6. New Frontiers: Human-AI Co-design, Embeddings, and Multi-Outcome CPMs

Human-AI Co-design for Interpretability: The HACHI framework iteratively combines an AI agent’s LLM-powered concept mining from clinical text with expert feedback. Sparse CPMs using binary (yes/no) concepts are refined for interpretability, bias-detection, and site/time generalizability. In real-world TBI and AKI tasks, human-in-the-loop refinement surfaced novel predictors, mitigated data leakage, and maintained high discrimination (AUC up to 0.91) (Feng et al., 14 Jan 2026).

Ontology-Aware Deep Learning: Integrating knowledge-graph embeddings (e.g., Poincaré embeddings of the SNOMED hierarchies) into deep learning architectures (ResNet, Transformer) yields modest yet systematic gains in discrimination (ΔAUROC ~0.02) for lung cancer onset prediction in EHR—without sacrificing calibration. This approach elegantly combines data-driven learning with the hierarchical structure of clinical language, offering improved semantic generalizability (John et al., 20 Aug 2025).

Multi-Outcome Risk Prediction: For joint prediction of correlated binary outcomes (e.g., multimorbidity), independent univariate CPMs systematically underpredict joint risks and may be miscalibrated. Probabilistic classifier chains, multinomial logistic regression, and Bayesian multivariate probit frameworks are recommended to model residual correlation and ensure well-calibrated joint and marginal predictions, especially when the phi coefficient exceeds 0.1 (Martin et al., 2020).

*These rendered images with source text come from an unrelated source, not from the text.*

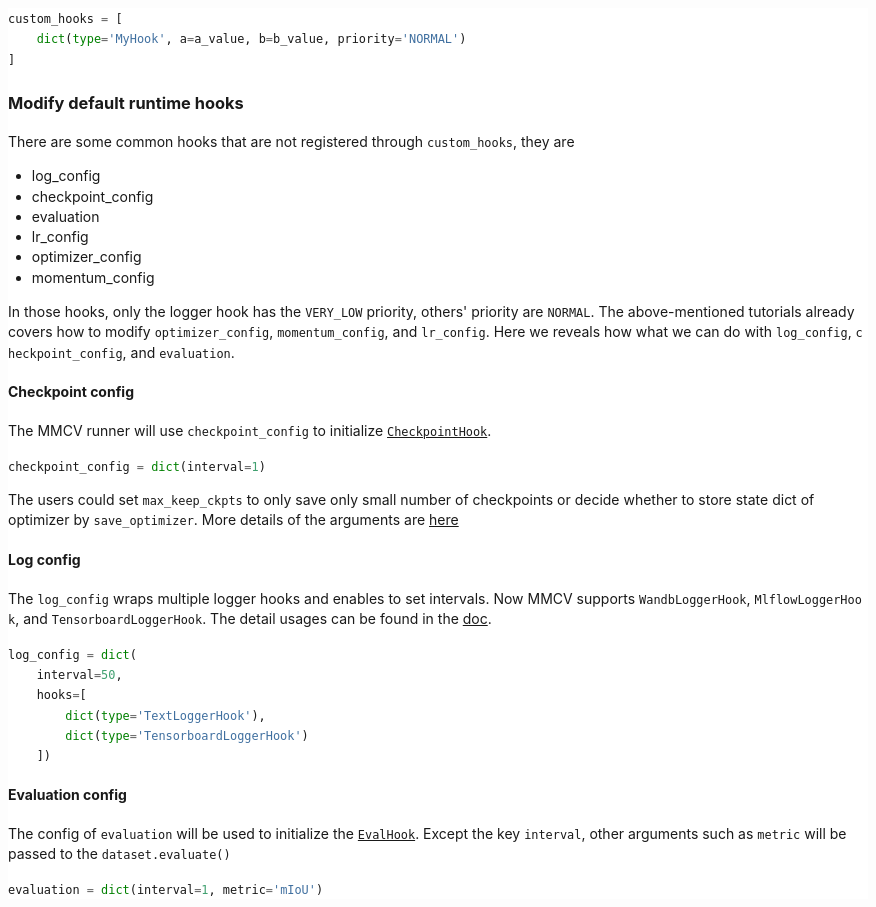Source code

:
 ```python
custom_hooks = [
    dict(type='MyHook', a=a_value, b=b_value, priority='NORMAL')
]
```

### Modify default runtime hooks

There are some common hooks that are not registered through `custom_hooks`, they are

- log_config
- checkpoint_config
- evaluation
- lr_config
- optimizer_config
- momentum_config

In those hooks, only the logger hook has the `VERY_LOW` priority, others' priority are `NORMAL`.
The above-mentioned tutorials already covers how to modify `optimizer_config`, `momentum_config`, and `lr_config`.
Here we reveals how what we can do with `log_config`, `checkpoint_config`, and `evaluation`.

#### Checkpoint config

The MMCV runner will use `checkpoint_config` to initialize [`CheckpointHook`](https://github.com/open-mmlab/mmcv/blob/9ecd6b0d5ff9d2172c49a182eaa669e9f27bb8e7/mmcv/runner/hooks/checkpoint.py#L9).

```python
checkpoint_config = dict(interval=1)
```

The users could set `max_keep_ckpts` to only save only small number of checkpoints or decide whether to store state dict of optimizer by `save_optimizer`. More details of the arguments are [here](https://mmcv.readthedocs.io/en/latest/api.html#mmcv.runner.CheckpointHook)

#### Log config

The `log_config` wraps multiple logger hooks and enables to set intervals. Now MMCV supports `WandbLoggerHook`, `MlflowLoggerHook`, and `TensorboardLoggerHook`.
The detail usages can be found in the [doc](https://mmcv.readthedocs.io/en/latest/api.html#mmcv.runner.LoggerHook).

```python
log_config = dict(
    interval=50,
    hooks=[
        dict(type='TextLoggerHook'),
        dict(type='TensorboardLoggerHook')
    ])
```

#### Evaluation config

The config of `evaluation` will be used to initialize the [`EvalHook`](https://github.com/open-mmlab/mmsegmentation/blob/e3f6f655d69b777341aec2fe8829871cc0beadcb/mmseg/core/evaluation/eval_hooks.py#L7).
Except the key `interval`, other arguments such as `metric` will be passed to the `dataset.evaluate()`

```python
evaluation = dict(interval=1, metric='mIoU')
```
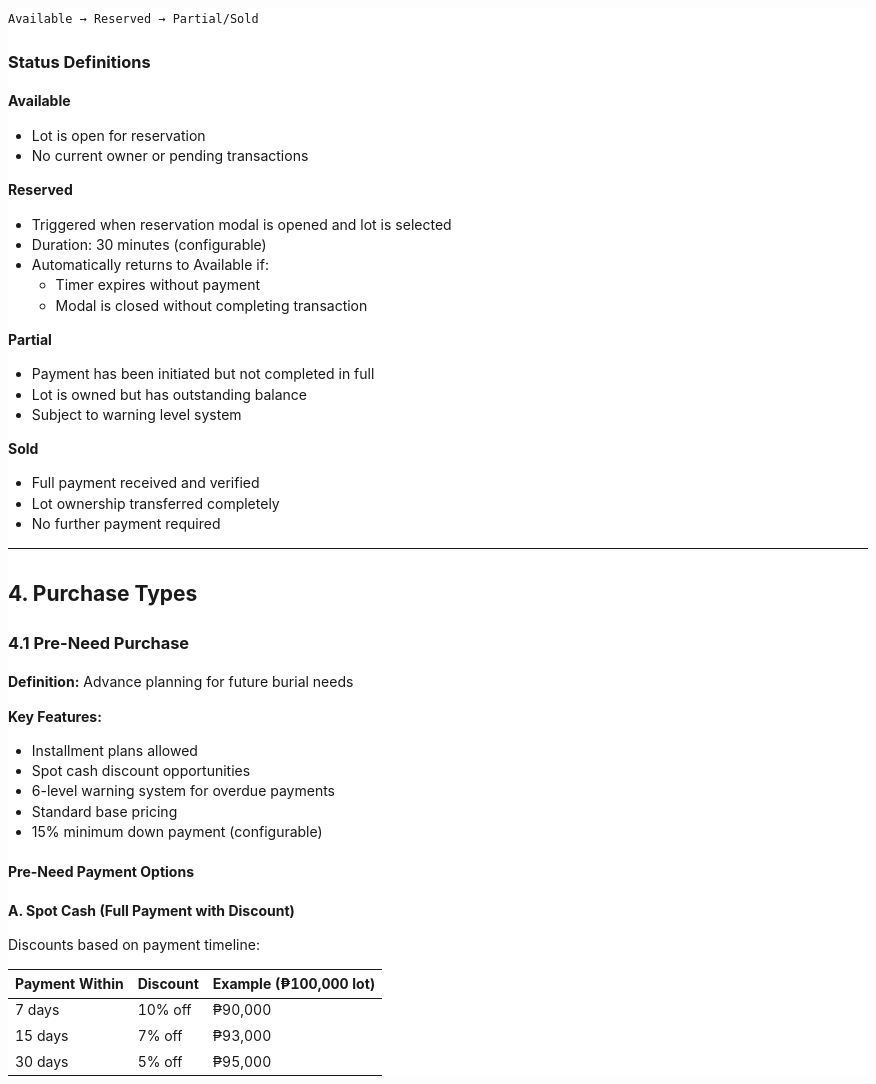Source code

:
 ```
Available → Reserved → Partial/Sold
```

### Status Definitions

**Available**
- Lot is open for reservation
- No current owner or pending transactions

**Reserved**
- Triggered when reservation modal is opened and lot is selected
- Duration: 30 minutes (configurable)
- Automatically returns to Available if:
  - Timer expires without payment
  - Modal is closed without completing transaction

**Partial**
- Payment has been initiated but not completed in full
- Lot is owned but has outstanding balance
- Subject to warning level system

**Sold**
- Full payment received and verified
- Lot ownership transferred completely
- No further payment required

---

## 4. Purchase Types

### 4.1 Pre-Need Purchase

**Definition:** Advance planning for future burial needs

**Key Features:**
- Installment plans allowed
- Spot cash discount opportunities
- 6-level warning system for overdue payments
- Standard base pricing
- 15% minimum down payment (configurable)

#### Pre-Need Payment Options

**A. Spot Cash (Full Payment with Discount)**

Discounts based on payment timeline:

| Payment Within | Discount | Example (₱100,000 lot) |
|---------------|----------|----------------------|
| 7 days | 10% off | ₱90,000 |
| 15 days | 7% off | ₱93,000 |
| 30 days | 5% off | ₱95,000 |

In contemporary clinical prediction modeling, methodological rigor at every stage—sample size determination, model updating, missing data handling, transportability, causal clarity regarding treatment, interpretability, and multidimensional outcome modeling—is essential to yield models that are trustworthy, generalizable, and fit for clinical decision making at the individual-patient level. This comprehensive workflow is supported by robust validation frameworks, learning-curve monitoring, and integration of domain expertise with state-of-the-art machine learning methodologies.